═══ Document text ═══

Helana Darwin is a doctoral student at SUNY Stony Brook.
She earned her Master's Degree in Jewish Women and Gender Studies at The Jewish theological Seminary in Manhattan. Her research focuses on the gender binary system.
SUNY Stony Brook
“Are you sure you want to wear that?” my partner asked me, after I finished my practice presentation for an academic conference. “Won’t they dismiss you as biased if they see your body hair?” I had to think about this for a moment before replying very slowly, “Overweight women who research fat stigma cannot conceal their bias so why should--and how can I ethically--conceal mine?” I was on my way to report my findings on the stigma associated with women’s body hair, along with the potentially liberatory implications of feminist “strategic outness,” and yet here I was, considering passing (Orne, 2013). By sharing my experiences with body hair, I hope to encourage scholars to expand their definition of feminism beyond the invisible realm of labels and ideology, so as to acknowledge corporeal expressions of feminism as well.

═══

Tasks for this exercise -
1 – Decide whether each statement agrees with the passage on body hair, answering yes or no and quoting the words of the passage that decide it: (a) Darwin's Master's Degree is from a seminary in Manhattan. (b) The partner's question came after a practice presentation for an academic conference. (c) The findings being reported concerned the stigma attached to men's facial hair.
2 – In the records, reproduce every line from the line with "(40 mts en total)" to the line with "Instrucciones de ceba", both included.

═══ Data for review ═══

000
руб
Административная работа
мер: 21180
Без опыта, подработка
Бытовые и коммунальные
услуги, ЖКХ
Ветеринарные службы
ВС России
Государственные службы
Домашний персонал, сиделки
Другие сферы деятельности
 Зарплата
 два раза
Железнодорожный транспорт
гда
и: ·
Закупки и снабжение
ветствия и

═══
═══ Data for review ═══

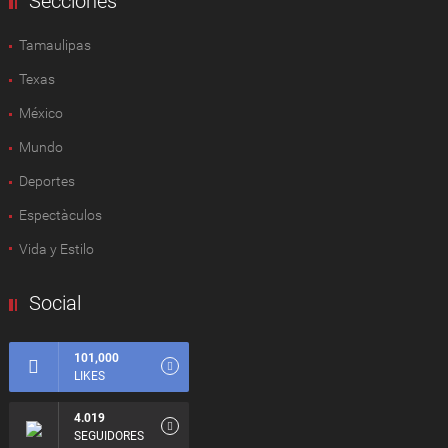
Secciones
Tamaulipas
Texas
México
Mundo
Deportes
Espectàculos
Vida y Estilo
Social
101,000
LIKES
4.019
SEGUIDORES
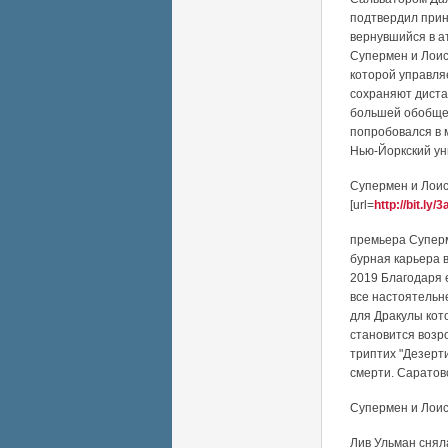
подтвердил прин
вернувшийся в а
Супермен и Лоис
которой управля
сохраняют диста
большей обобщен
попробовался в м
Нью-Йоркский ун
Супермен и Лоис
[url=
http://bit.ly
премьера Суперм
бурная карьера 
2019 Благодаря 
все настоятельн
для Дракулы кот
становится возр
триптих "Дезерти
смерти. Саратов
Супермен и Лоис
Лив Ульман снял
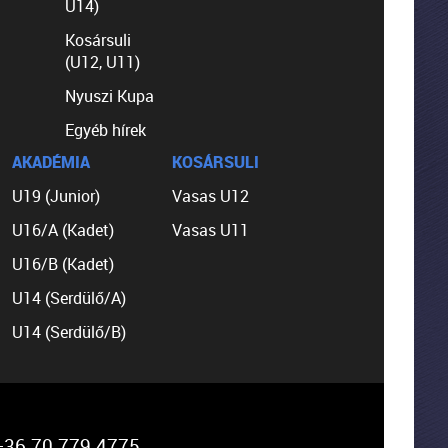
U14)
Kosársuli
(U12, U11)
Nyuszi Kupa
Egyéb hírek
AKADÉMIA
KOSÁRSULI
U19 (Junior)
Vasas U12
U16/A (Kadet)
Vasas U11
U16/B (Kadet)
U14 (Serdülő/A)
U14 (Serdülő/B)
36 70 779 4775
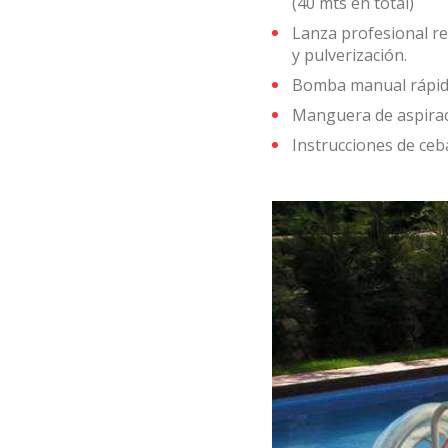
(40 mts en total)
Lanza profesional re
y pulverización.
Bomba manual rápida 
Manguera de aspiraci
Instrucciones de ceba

═══

Responses by task -
1 –
(a) Yes: "She earned her Master's Degree in Jewish Women and Gender Studies at The Jewish theological Seminary in Manhattan."
(b) Yes: "after I finished my practice presentation for an academic conference"
(c) No: "the stigma associated with women’s body hair"

2 –
(40 mts en total)
Lanza profesional re
y pulverización.
Bomba manual rápida 
Manguera de aspiraci
Instrucciones de ceba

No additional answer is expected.